*Exercise brief*:
Identify each line below that contains the string "Example" and copy every such line. Treat capital and lowercase letters as different.

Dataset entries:
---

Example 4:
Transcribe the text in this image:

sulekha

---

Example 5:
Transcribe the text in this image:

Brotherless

...

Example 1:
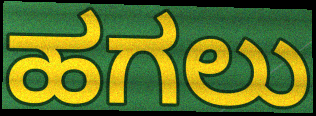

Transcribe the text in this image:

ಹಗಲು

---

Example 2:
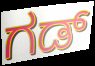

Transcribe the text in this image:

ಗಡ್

*Answer to this task*:
Example 4:
Example 5:
Example 1:
Example 2:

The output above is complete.